## Prompt
Nothing but an exact reproduction of the records, pictures excluded, should be returned.

## Source records
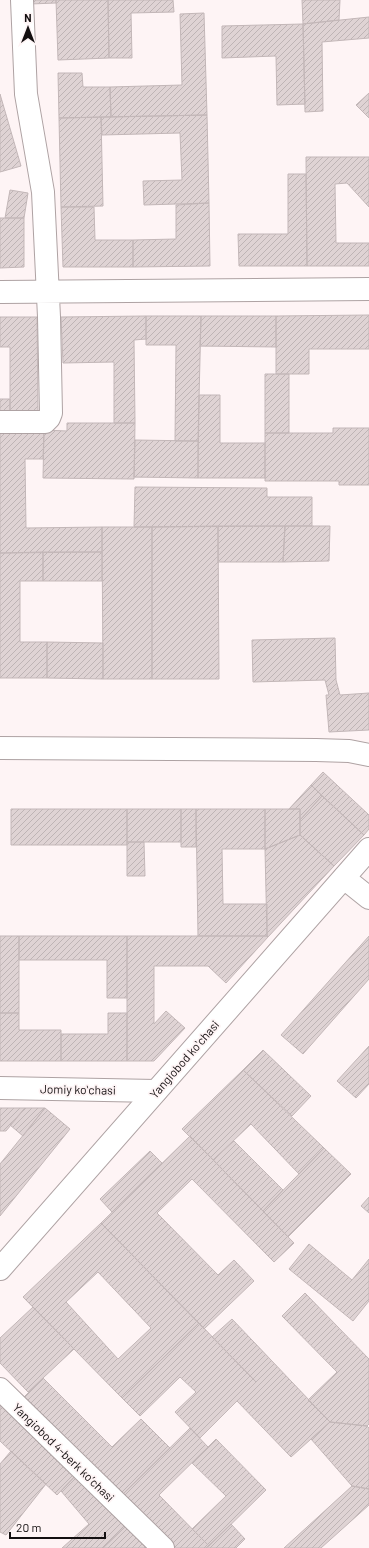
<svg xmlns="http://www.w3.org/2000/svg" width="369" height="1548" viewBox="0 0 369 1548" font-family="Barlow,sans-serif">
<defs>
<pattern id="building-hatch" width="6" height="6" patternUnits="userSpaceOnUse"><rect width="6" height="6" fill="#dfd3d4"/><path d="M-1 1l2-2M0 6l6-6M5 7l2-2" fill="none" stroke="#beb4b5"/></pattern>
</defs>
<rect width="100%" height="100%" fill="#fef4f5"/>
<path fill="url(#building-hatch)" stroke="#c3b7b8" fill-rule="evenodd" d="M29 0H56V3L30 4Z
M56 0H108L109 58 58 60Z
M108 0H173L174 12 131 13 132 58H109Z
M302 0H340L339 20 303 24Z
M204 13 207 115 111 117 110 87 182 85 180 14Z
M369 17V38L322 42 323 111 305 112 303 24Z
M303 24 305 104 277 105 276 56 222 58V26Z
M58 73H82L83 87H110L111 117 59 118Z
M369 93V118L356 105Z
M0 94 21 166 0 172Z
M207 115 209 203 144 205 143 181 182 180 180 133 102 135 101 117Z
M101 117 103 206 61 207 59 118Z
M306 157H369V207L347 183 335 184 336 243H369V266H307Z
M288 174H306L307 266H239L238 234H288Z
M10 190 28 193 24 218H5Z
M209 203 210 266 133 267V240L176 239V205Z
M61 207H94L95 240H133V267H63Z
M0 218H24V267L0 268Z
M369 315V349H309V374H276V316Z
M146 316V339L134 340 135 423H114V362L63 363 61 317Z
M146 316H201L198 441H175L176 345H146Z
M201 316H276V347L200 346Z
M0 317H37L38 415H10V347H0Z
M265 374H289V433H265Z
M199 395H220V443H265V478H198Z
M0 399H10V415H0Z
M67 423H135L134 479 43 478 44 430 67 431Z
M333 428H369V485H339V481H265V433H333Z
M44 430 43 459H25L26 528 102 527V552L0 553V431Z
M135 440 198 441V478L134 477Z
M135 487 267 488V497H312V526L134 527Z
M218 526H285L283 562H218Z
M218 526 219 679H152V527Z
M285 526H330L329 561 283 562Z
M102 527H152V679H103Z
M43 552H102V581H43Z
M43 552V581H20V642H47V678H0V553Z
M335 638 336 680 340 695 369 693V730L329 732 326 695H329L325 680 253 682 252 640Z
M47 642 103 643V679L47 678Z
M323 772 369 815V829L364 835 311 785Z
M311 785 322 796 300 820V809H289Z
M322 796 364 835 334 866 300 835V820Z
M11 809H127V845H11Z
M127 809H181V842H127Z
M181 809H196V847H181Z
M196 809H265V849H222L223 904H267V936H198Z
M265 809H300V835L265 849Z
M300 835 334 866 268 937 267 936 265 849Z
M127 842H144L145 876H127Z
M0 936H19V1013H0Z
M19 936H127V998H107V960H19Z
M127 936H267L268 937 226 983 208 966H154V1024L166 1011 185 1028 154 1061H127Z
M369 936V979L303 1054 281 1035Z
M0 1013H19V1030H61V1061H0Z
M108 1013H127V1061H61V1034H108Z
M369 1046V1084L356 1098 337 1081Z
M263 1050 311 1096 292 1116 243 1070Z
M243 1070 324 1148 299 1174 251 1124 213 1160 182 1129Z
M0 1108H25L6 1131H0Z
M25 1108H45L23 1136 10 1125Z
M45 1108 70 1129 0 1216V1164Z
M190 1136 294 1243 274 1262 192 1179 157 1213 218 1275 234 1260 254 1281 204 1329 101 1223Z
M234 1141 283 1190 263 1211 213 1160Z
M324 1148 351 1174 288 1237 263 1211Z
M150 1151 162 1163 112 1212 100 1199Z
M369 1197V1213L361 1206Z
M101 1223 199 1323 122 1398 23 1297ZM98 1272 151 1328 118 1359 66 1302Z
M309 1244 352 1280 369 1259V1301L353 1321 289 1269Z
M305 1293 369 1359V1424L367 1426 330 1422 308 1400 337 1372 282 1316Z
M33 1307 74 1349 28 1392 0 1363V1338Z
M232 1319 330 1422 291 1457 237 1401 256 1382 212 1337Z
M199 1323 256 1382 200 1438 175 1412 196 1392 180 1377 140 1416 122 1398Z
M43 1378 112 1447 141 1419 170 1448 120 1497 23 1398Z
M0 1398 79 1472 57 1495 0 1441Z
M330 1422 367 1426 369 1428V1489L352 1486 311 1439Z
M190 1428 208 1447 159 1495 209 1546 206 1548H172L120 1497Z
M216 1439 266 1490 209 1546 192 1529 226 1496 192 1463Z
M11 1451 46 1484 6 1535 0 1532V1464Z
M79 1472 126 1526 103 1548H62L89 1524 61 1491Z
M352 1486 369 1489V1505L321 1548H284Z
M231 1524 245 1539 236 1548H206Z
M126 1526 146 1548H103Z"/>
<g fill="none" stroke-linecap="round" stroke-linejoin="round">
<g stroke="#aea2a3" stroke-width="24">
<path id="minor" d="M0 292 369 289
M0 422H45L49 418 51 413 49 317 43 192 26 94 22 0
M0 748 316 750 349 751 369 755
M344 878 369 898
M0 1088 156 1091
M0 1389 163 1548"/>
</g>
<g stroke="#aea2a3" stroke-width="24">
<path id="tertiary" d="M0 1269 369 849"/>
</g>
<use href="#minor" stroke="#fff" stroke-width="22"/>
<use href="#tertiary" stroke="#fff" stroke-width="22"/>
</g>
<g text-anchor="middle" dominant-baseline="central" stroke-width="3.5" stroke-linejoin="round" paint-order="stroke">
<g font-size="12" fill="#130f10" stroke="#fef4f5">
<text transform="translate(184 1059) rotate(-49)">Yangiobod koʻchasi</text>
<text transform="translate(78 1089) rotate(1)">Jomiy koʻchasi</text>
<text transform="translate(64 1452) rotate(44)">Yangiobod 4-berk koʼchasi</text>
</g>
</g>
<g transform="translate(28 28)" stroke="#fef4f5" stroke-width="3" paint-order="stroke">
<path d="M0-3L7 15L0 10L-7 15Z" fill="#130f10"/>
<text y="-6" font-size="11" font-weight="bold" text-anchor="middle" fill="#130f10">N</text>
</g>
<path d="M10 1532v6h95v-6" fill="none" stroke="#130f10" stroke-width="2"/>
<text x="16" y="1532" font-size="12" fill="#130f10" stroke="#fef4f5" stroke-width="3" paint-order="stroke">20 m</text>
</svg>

## Expected output
<svg xmlns="http://www.w3.org/2000/svg" width="369" height="1548" viewBox="0 0 369 1548" font-family="Barlow,sans-serif">
<defs>
<pattern id="building-hatch" width="6" height="6" patternUnits="userSpaceOnUse"><rect width="6" height="6" fill="#dfd3d4"/><path d="M-1 1l2-2M0 6l6-6M5 7l2-2" fill="none" stroke="#beb4b5"/></pattern>
</defs>
<rect width="100%" height="100%" fill="#fef4f5"/>
<path fill="url(#building-hatch)" stroke="#c3b7b8" fill-rule="evenodd" d="M29 0H56V3L30 4Z
M56 0H108L109 58 58 60Z
M108 0H173L174 12 131 13 132 58H109Z
M302 0H340L339 20 303 24Z
M204 13 207 115 111 117 110 87 182 85 180 14Z
M369 17V38L322 42 323 111 305 112 303 24Z
M303 24 305 104 277 105 276 56 222 58V26Z
M58 73H82L83 87H110L111 117 59 118Z
M369 93V118L356 105Z
M0 94 21 166 0 172Z
M207 115 209 203 144 205 143 181 182 180 180 133 102 135 101 117Z
M101 117 103 206 61 207 59 118Z
M306 157H369V207L347 183 335 184 336 243H369V266H307Z
M288 174H306L307 266H239L238 234H288Z
M10 190 28 193 24 218H5Z
M209 203 210 266 133 267V240L176 239V205Z
M61 207H94L95 240H133V267H63Z
M0 218H24V267L0 268Z
M369 315V349H309V374H276V316Z
M146 316V339L134 340 135 423H114V362L63 363 61 317Z
M146 316H201L198 441H175L176 345H146Z
M201 316H276V347L200 346Z
M0 317H37L38 415H10V347H0Z
M265 374H289V433H265Z
M199 395H220V443H265V478H198Z
M0 399H10V415H0Z
M67 423H135L134 479 43 478 44 430 67 431Z
M333 428H369V485H339V481H265V433H333Z
M44 430 43 459H25L26 528 102 527V552L0 553V431Z
M135 440 198 441V478L134 477Z
M135 487 267 488V497H312V526L134 527Z
M218 526H285L283 562H218Z
M218 526 219 679H152V527Z
M285 526H330L329 561 283 562Z
M102 527H152V679H103Z
M43 552H102V581H43Z
M43 552V581H20V642H47V678H0V553Z
M335 638 336 680 340 695 369 693V730L329 732 326 695H329L325 680 253 682 252 640Z
M47 642 103 643V679L47 678Z
M323 772 369 815V829L364 835 311 785Z
M311 785 322 796 300 820V809H289Z
M322 796 364 835 334 866 300 835V820Z
M11 809H127V845H11Z
M127 809H181V842H127Z
M181 809H196V847H181Z
M196 809H265V849H222L223 904H267V936H198Z
M265 809H300V835L265 849Z
M300 835 334 866 268 937 267 936 265 849Z
M127 842H144L145 876H127Z
M0 936H19V1013H0Z
M19 936H127V998H107V960H19Z
M127 936H267L268 937 226 983 208 966H154V1024L166 1011 185 1028 154 1061H127Z
M369 936V979L303 1054 281 1035Z
M0 1013H19V1030H61V1061H0Z
M108 1013H127V1061H61V1034H108Z
M369 1046V1084L356 1098 337 1081Z
M263 1050 311 1096 292 1116 243 1070Z
M243 1070 324 1148 299 1174 251 1124 213 1160 182 1129Z
M0 1108H25L6 1131H0Z
M25 1108H45L23 1136 10 1125Z
M45 1108 70 1129 0 1216V1164Z
M190 1136 294 1243 274 1262 192 1179 157 1213 218 1275 234 1260 254 1281 204 1329 101 1223Z
M234 1141 283 1190 263 1211 213 1160Z
M324 1148 351 1174 288 1237 263 1211Z
M150 1151 162 1163 112 1212 100 1199Z
M369 1197V1213L361 1206Z
M101 1223 199 1323 122 1398 23 1297ZM98 1272 151 1328 118 1359 66 1302Z
M309 1244 352 1280 369 1259V1301L353 1321 289 1269Z
M305 1293 369 1359V1424L367 1426 330 1422 308 1400 337 1372 282 1316Z
M33 1307 74 1349 28 1392 0 1363V1338Z
M232 1319 330 1422 291 1457 237 1401 256 1382 212 1337Z
M199 1323 256 1382 200 1438 175 1412 196 1392 180 1377 140 1416 122 1398Z
M43 1378 112 1447 141 1419 170 1448 120 1497 23 1398Z
M0 1398 79 1472 57 1495 0 1441Z
M330 1422 367 1426 369 1428V1489L352 1486 311 1439Z
M190 1428 208 1447 159 1495 209 1546 206 1548H172L120 1497Z
M216 1439 266 1490 209 1546 192 1529 226 1496 192 1463Z
M11 1451 46 1484 6 1535 0 1532V1464Z
M79 1472 126 1526 103 1548H62L89 1524 61 1491Z
M352 1486 369 1489V1505L321 1548H284Z
M231 1524 245 1539 236 1548H206Z
M126 1526 146 1548H103Z"/>
<g fill="none" stroke-linecap="round" stroke-linejoin="round">
<g stroke="#aea2a3" stroke-width="24">
<path id="minor" d="M0 292 369 289
M0 422H45L49 418 51 413 49 317 43 192 26 94 22 0
M0 748 316 750 349 751 369 755
M344 878 369 898
M0 1088 156 1091
M0 1389 163 1548"/>
</g>
<g stroke="#aea2a3" stroke-width="24">
<path id="tertiary" d="M0 1269 369 849"/>
</g>
<use href="#minor" stroke="#fff" stroke-width="22"/>
<use href="#tertiary" stroke="#fff" stroke-width="22"/>
</g>
<g text-anchor="middle" dominant-baseline="central" stroke-width="3.5" stroke-linejoin="round" paint-order="stroke">
<g font-size="12" fill="#130f10" stroke="#fef4f5">
<text transform="translate(184 1059) rotate(-49)">Yangiobod koʻchasi</text>
<text transform="translate(78 1089) rotate(1)">Jomiy koʻchasi</text>
<text transform="translate(64 1452) rotate(44)">Yangiobod 4-berk koʼchasi</text>
</g>
</g>
<g transform="translate(28 28)" stroke="#fef4f5" stroke-width="3" paint-order="stroke">
<path d="M0-3L7 15L0 10L-7 15Z" fill="#130f10"/>
<text y="-6" font-size="11" font-weight="bold" text-anchor="middle" fill="#130f10">N</text>
</g>
<path d="M10 1532v6h95v-6" fill="none" stroke="#130f10" stroke-width="2"/>
<text x="16" y="1532" font-size="12" fill="#130f10" stroke="#fef4f5" stroke-width="3" paint-order="stroke">20 m</text>
</svg>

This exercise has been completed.